Alizadeh Maryam, Cote Melissa, Branzan Albu Alexandra
University of Victoria, Department of Electrical and Computer Engineering, Victoria, British Columbia, Canada.
J Med Imaging (Bellingham). 2021 Jan;8(1):015501. doi: 10.1117/1.JMI.8.1.015501. Epub 2021 Feb 12.
: Prosthetic heart valve designs must be rigorously tested using cardiovascular equipment. The valve orifice area over time constitutes a key quality metric which is typically assessed manually, thus a tedious and error-prone task. From a computer vision viewpoint, a major unsolved issue lies in the orifice being partly occluded by the leaflets' inner side or inaccurately depicted due to its transparency. Here, we address this issue, which allows us to focus on the accurate and automatic computation of valve orifice areas. : We propose a segmentation approach based on the detection of the leaflets' free edges. Using video frames recorded with a high-speed digital camera during simulations, an initial estimation of the orifice area is first obtained via active contouring and thresholding and then refined to capture the leaflet free edges via a curve transformation mechanism. : Experiments on video data from pulsatile flow testing demonstrate the effectiveness of our approach: a root-mean-square error (RMSE) on the temporal extracted orifice areas between 0.8% and 1.2%, an average Jaccard similarity coefficient between 0.933 and 0.956, and an average Hausdorff distance between 7.2 and 11.9 pixels. : Our approach significantly outperformed a state-of-the-art algorithm in terms of evaluation metrics related to valve design (RMSE) and computer vision (accuracy of the orifice shape). It can also cope with lower quality videos and is better at processing frames showing an almost closed valve, a crucial quality for assessing valve design malfunctions related to their improper closing.

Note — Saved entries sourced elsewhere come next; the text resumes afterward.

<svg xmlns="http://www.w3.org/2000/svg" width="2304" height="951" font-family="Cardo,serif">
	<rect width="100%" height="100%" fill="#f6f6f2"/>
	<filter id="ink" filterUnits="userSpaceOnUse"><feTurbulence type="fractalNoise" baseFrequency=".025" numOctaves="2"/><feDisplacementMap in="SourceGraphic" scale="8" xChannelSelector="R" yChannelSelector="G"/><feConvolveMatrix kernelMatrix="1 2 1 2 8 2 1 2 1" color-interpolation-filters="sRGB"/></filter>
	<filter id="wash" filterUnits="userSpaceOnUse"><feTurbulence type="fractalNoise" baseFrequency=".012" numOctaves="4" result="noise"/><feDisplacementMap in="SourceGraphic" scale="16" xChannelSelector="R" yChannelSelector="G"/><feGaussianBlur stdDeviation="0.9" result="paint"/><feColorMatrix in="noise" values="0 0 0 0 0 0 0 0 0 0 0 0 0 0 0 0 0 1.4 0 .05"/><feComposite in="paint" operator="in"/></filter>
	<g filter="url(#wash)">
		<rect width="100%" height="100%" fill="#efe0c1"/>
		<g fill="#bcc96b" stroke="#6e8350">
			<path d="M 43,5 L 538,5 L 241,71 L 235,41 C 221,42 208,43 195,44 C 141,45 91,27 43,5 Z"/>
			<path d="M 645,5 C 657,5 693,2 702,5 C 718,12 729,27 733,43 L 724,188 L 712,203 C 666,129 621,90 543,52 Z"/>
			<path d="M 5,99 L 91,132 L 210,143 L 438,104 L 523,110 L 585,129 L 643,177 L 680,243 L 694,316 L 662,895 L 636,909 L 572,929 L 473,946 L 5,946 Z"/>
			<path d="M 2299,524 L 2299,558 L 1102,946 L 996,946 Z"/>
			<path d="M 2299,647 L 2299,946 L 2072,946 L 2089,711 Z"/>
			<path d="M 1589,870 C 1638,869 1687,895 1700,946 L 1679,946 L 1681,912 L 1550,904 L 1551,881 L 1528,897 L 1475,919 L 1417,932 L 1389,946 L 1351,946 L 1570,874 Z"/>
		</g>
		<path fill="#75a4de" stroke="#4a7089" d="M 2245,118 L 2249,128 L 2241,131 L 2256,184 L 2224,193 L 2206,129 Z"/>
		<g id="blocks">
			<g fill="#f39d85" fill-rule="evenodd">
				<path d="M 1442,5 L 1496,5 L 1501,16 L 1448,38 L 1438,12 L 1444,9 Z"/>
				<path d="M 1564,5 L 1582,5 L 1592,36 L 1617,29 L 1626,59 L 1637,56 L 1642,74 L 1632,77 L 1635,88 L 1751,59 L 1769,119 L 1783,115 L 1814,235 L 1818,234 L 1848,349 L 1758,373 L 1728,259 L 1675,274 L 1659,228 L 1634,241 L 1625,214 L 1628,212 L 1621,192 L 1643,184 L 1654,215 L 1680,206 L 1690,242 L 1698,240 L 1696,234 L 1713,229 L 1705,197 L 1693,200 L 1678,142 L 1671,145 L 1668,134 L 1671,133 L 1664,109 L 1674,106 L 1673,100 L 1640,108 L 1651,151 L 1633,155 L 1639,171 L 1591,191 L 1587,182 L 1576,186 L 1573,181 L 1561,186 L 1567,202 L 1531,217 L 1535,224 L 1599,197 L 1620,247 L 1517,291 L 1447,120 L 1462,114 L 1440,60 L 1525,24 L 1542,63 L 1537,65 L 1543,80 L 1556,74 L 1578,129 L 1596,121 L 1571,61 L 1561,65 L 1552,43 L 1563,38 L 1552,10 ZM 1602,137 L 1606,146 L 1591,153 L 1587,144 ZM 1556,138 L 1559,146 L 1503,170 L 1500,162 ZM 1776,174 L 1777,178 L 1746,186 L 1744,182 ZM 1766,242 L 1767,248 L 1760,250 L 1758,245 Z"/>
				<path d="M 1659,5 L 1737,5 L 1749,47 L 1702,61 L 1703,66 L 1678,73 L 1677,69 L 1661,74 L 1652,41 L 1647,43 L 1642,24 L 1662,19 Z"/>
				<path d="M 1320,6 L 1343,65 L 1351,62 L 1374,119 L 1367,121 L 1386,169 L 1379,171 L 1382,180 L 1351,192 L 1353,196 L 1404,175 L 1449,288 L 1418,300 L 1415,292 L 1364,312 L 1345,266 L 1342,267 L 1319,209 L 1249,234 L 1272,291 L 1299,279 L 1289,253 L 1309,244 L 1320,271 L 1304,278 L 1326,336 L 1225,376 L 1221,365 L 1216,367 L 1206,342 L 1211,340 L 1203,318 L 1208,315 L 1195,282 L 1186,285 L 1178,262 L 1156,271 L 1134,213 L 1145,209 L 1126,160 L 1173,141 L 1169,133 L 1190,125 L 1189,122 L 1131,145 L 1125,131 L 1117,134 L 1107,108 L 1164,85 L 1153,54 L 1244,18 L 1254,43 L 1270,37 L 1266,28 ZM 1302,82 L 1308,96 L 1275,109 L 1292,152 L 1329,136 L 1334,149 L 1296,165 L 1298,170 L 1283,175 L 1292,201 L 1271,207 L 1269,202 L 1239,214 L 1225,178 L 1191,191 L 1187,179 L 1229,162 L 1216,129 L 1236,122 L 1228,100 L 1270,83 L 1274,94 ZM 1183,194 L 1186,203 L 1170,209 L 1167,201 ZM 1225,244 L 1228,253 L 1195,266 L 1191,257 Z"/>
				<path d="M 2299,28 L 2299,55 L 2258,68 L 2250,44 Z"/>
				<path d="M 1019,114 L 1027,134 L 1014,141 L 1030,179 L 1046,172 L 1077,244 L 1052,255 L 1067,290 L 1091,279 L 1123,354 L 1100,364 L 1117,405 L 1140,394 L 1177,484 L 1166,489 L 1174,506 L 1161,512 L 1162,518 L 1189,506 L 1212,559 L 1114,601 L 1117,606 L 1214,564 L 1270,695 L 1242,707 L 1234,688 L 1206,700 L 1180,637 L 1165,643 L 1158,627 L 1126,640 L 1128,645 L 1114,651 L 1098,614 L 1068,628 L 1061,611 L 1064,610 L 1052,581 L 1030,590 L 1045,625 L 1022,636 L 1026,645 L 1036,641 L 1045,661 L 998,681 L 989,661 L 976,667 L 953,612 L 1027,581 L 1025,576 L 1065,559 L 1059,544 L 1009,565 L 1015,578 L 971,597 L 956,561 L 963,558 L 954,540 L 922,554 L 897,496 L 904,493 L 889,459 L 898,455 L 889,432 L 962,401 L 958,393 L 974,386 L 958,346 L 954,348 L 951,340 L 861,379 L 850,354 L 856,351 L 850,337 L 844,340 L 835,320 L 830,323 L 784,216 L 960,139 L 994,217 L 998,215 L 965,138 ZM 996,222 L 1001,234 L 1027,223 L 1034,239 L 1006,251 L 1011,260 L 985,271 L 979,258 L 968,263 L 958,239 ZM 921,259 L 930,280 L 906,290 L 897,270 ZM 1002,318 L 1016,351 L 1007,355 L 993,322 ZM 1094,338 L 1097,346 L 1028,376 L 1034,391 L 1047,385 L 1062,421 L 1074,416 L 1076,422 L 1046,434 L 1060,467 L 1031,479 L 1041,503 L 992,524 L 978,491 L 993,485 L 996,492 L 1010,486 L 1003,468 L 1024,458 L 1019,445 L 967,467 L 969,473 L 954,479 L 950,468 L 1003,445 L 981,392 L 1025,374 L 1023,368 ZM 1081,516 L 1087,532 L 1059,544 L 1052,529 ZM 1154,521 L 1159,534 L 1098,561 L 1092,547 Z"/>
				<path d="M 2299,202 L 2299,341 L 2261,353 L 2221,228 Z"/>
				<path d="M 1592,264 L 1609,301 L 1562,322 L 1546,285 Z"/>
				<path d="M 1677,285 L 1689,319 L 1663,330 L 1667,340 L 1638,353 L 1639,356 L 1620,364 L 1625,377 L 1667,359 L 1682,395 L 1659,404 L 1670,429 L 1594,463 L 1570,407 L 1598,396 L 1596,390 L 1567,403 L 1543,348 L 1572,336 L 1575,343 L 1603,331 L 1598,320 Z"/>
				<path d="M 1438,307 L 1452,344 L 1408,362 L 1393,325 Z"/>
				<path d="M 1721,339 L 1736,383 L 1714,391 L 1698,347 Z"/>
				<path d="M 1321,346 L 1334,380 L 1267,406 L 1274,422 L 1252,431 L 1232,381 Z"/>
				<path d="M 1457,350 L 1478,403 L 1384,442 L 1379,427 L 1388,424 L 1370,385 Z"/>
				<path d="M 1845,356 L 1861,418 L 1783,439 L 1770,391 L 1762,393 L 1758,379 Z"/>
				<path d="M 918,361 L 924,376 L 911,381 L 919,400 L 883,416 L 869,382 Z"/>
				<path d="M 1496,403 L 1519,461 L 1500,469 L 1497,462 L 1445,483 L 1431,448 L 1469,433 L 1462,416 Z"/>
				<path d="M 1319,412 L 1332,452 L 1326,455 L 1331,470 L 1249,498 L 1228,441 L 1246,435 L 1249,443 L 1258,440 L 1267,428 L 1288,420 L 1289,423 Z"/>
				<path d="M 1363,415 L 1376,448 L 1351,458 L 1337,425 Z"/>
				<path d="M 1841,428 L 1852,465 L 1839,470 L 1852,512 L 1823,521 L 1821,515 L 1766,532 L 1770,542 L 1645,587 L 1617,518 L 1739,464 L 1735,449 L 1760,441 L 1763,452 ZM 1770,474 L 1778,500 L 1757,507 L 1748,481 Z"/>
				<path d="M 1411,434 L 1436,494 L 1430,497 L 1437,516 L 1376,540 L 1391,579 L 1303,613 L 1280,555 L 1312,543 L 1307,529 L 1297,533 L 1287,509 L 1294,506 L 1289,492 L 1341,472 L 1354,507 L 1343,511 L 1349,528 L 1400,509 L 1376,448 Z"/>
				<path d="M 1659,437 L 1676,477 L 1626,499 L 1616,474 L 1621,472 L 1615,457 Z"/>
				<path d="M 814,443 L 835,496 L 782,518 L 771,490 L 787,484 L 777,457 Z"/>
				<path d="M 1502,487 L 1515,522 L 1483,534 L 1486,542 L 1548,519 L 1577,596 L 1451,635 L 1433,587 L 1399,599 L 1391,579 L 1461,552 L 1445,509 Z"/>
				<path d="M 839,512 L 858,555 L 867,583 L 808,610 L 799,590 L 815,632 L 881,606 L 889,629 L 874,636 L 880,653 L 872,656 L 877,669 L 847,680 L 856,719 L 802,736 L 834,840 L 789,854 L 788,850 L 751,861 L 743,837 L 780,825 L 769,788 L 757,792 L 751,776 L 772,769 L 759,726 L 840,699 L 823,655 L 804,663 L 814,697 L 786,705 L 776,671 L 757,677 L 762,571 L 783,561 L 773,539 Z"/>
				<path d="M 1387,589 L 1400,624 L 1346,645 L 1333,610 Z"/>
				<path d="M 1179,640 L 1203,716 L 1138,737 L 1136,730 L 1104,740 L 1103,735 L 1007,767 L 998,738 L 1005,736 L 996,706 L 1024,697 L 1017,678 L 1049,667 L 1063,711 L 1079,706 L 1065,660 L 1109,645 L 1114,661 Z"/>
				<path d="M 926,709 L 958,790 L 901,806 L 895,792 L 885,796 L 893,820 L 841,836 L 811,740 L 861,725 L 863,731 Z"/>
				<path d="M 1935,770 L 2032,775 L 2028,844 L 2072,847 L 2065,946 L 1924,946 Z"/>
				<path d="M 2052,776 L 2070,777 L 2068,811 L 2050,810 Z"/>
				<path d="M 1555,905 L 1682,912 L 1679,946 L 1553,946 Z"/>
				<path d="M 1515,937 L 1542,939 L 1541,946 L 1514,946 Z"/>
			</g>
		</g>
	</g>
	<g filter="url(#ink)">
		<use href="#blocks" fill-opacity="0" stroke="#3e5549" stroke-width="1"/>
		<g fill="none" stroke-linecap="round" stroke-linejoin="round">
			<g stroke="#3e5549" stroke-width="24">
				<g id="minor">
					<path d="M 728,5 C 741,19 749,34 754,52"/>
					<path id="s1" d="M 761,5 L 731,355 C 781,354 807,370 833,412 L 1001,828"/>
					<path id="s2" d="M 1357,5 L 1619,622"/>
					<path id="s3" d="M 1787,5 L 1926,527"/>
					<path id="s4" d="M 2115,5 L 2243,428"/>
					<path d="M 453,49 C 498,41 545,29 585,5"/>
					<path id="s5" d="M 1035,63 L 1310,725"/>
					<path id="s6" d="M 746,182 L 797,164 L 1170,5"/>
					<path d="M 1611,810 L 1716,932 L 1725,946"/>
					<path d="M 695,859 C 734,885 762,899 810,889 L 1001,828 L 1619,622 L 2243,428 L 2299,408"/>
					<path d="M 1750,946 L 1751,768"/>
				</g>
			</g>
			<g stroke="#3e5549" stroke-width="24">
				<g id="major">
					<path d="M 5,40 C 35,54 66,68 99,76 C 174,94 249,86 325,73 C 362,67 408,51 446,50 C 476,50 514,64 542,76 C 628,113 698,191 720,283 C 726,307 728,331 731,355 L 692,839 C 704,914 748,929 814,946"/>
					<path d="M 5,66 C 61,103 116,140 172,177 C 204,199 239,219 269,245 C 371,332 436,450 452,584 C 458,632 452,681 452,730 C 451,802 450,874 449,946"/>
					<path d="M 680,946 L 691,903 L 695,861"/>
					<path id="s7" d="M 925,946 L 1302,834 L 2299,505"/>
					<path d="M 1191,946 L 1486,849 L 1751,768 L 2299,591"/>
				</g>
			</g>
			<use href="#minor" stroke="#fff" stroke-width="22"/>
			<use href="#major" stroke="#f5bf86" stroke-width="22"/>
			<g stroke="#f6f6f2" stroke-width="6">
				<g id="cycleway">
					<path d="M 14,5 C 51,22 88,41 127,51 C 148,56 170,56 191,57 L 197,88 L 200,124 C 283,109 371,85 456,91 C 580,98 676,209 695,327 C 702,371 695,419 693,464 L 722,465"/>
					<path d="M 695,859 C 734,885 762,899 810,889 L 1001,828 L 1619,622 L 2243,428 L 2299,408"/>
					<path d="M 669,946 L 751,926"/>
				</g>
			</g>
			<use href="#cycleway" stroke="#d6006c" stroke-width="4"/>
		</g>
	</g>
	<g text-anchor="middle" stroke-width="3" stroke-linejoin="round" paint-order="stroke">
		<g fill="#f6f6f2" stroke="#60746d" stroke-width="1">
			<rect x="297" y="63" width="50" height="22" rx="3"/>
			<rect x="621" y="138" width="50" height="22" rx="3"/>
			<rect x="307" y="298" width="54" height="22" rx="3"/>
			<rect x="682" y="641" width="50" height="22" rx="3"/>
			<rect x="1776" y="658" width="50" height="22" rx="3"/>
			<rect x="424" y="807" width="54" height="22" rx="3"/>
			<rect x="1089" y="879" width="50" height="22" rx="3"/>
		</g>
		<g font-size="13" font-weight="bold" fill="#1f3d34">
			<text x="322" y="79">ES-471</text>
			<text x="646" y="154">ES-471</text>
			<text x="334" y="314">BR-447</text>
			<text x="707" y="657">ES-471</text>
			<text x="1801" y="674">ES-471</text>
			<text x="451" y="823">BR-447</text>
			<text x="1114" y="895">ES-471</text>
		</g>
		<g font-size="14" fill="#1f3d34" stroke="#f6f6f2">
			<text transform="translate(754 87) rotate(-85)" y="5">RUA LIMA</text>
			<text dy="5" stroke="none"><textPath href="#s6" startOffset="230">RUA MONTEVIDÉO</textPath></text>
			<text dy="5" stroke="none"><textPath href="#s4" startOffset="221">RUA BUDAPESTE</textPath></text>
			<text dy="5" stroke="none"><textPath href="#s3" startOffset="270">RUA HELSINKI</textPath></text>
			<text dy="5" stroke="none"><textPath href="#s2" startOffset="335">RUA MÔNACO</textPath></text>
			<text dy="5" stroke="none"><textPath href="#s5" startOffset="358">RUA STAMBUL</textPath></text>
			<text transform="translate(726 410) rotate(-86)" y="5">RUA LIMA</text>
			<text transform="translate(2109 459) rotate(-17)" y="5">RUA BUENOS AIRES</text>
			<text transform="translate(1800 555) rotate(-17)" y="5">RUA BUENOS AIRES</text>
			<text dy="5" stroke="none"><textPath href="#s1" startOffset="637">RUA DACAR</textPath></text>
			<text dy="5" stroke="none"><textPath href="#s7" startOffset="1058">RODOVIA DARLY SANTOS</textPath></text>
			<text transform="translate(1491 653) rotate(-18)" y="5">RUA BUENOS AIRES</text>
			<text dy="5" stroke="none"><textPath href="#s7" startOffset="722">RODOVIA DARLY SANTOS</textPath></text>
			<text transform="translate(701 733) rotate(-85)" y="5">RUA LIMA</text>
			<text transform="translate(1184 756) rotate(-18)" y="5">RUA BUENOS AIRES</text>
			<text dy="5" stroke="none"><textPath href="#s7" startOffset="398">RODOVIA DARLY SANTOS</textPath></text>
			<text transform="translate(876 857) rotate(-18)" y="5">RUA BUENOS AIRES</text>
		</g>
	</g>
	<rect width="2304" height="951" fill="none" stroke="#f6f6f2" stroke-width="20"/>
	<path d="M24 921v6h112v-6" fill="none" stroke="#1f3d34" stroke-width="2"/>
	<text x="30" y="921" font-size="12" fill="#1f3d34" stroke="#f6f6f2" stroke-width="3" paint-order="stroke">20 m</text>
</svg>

人工心脏瓣膜设计必须使用心血管设备进行严格测试。瓣膜孔面积随时间变化是一项关键质量指标,通常需人工评估,这是一项繁琐且容易出错的任务。从计算机视觉的角度来看,一个主要的未解决问题在于孔口部分被瓣叶内侧遮挡,或者由于其透明度而描绘不准确。在此,我们解决了这个问题,这使我们能够专注于瓣膜孔面积的准确自动计算。
我们提出了一种基于检测瓣叶自由边缘的分割方法。利用高速数码相机在模拟过程中记录的视频帧,首先通过主动轮廓和阈值处理获得孔口面积的初始估计值,然后通过曲线变换机制对其进行细化以捕捉瓣叶自由边缘。
时间提取的孔口面积的均方根误差(RMSE)在0.8%至1.2%之间,平均杰卡德相似系数在0.933至0.956之间,平均豪斯多夫距离在7.2至11.9像素之间。
在与瓣膜设计相关的评估指标(RMSE)和计算机视觉(孔口形状的准确性)方面,我们的方法明显优于一种先进算法。它还可以处理质量较低的视频,并且在处理显示瓣膜几乎关闭的帧方面表现更好,这是评估与瓣膜关闭不当相关的设计故障的关键质量指标。